## What to work on
How many lines in the material below contain the string "skCircle"? Reply with the number alone.
— START Data entries —
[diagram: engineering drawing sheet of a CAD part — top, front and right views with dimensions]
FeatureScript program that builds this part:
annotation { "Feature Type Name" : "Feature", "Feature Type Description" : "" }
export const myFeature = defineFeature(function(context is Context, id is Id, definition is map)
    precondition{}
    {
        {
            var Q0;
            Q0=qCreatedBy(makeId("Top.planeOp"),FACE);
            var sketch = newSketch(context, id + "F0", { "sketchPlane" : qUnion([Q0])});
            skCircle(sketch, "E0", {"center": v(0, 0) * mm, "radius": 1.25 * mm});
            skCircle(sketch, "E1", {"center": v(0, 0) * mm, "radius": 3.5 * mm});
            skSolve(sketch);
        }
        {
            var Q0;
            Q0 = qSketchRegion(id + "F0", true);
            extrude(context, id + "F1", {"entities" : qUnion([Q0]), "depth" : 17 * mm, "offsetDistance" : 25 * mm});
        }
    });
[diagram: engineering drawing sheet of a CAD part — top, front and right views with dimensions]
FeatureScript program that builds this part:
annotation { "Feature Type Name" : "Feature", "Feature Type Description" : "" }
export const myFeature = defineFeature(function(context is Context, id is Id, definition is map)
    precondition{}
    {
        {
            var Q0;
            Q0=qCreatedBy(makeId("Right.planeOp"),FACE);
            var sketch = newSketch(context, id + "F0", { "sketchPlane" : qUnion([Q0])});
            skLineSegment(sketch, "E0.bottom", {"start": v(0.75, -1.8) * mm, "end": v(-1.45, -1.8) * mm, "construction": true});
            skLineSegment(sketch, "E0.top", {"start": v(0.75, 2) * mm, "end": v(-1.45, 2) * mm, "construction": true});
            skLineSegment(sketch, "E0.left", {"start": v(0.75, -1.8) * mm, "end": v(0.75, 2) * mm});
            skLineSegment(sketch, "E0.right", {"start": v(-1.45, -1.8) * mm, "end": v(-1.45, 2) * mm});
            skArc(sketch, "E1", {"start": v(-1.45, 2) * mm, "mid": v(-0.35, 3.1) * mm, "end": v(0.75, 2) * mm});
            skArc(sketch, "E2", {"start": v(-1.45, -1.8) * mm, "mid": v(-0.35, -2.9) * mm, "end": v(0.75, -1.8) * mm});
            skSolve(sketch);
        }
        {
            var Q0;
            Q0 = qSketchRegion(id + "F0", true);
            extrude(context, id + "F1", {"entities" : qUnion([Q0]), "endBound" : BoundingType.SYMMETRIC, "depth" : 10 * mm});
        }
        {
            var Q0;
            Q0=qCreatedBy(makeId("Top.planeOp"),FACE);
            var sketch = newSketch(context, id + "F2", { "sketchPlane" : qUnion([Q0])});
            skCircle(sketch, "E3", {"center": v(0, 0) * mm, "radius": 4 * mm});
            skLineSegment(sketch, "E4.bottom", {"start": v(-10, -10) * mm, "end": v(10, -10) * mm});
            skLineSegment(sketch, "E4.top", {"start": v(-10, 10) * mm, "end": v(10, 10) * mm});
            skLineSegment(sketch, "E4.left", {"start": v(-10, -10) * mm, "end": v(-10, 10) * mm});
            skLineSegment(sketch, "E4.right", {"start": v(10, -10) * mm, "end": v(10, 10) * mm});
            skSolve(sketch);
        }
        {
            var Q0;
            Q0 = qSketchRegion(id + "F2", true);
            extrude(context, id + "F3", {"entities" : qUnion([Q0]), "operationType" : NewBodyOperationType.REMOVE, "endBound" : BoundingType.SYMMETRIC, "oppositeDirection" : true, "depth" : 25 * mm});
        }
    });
— END Data entries —
## The reply
3